Iceland has a very raw, unfinished natural beauty with lots of colors besides green – I mean red, brown, yellow, white, just about everything. The mountainous terrain lends itself to great views, too. Here’s the truth: You will not fail to find a great view every single day, no matter where you go. From the coasts to the interior, the scenery will never fail to astound you.
You’ll be able to get around the most in the summer; from September until early June, many of the roads into the interior are closed. But the cold months will also allow a glimpse of the Northern Lights. In the summer, you won’t see so much as a single star – you’re up so far north that the sun will just dip below the horizon for a bit before popping back up. And cloud cover is also common.
What About Accommodations?
Hotels in Iceland can be pricey, well past $100 a night. But if you’re a good shopper, you’ll find some good deals. When I go back to Reykjavik, I’ll book a room at the Guesthouse Isafold. It’s more bed and breakfast than hotel, but it was was than $100 US per night, friendly and comfortable – and just the right proximity to the downtown area. Elsewhere, camping is a great option. Free-range camping is allowed with certain limitations, and campgrounds are about $25 a night … a nice option since they include bathrooms and often kitchens. I also liked the Hotel Laki, Efri-Vik, Guesthouse Frost and Fire (Frost og Funi) and Hotel Lundi Restaurant. Hotel Laki and Frost and Fire were a bit higher-priced, but nice indulgences after camping – and they were also very stylish.

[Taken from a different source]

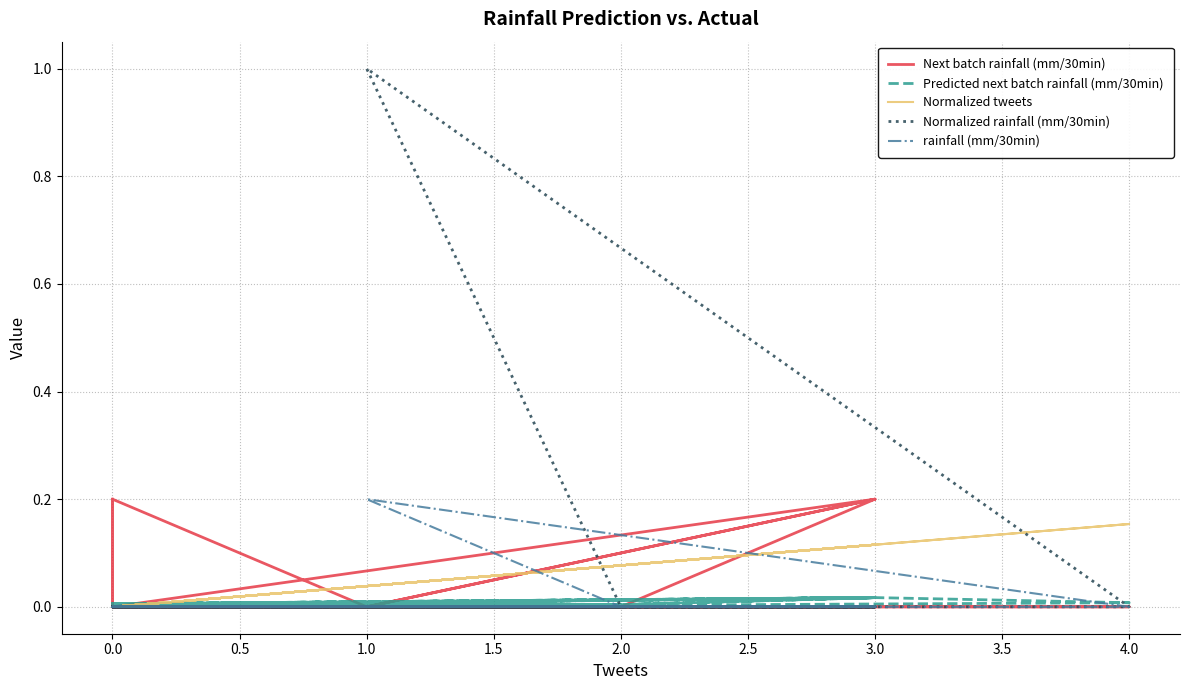

True or false: Next batch rainfall (mm/30min) and Predicted next batch rainfall (mm/30min) cross at least once.

True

Hotel Lundi was a bit less expensive, and much more homey; I felt like I was visiting a family friend’s house.
Other Good to Know Iceland Travel Tips
- It’s astoundingly easy to get around Iceland, even if you don’t rent a car. The bus service is reliable and punctual – and the buses take credit cards. Even far into the interior, the drivers use wireless devices for busfare.

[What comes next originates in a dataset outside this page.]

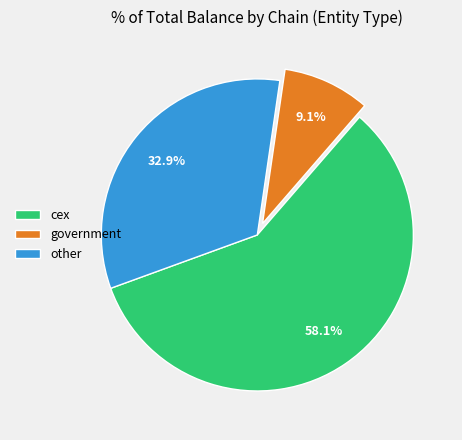

What portion of the pie excludes other?

67.1%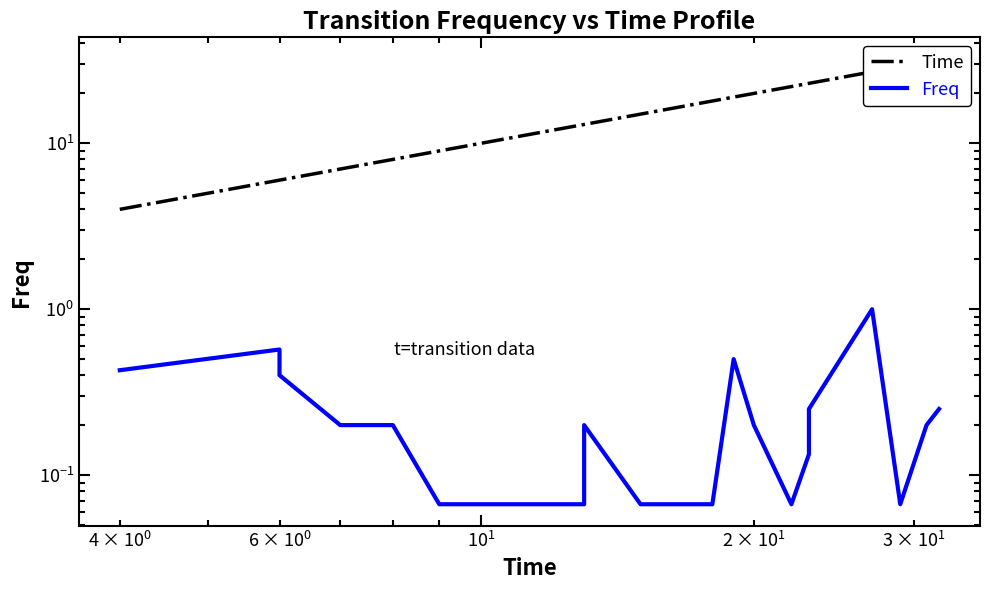

True or false: Freq has more than 2 interior local peaks.

True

- If you do rent a car, don’t expect American-style travel times based on getting around at 70 mph. Speed limits are slower because of smaller, narrower roads. Renting a car is great if you’ll stick to the main roads because you’ll have the freedom to be more spontaneous. But if you want to head into the interior, especially on the F Roads, I’d recommend you take a bus. The interior roads are unpaved, and they can challenge drivers not accustomed to the conditions.
- It might be a quick stopover that brings you to Iceland – many people ask me what they can do in three days. My answer: “You can make yourself wish you stayed longer.” Look, spend enough time to get a true taste of what the country offers. It’s magnificent, and it’s a more unusual and adventurous destination – why go the same places everyone else does?
- Iceland also really wants you to stick around. Aside from the considerable hospitality, there’s also the VAT tax refund. So you can do some shopping and get a little cash back. It’s not a huge deal, but it’s just kind of nice.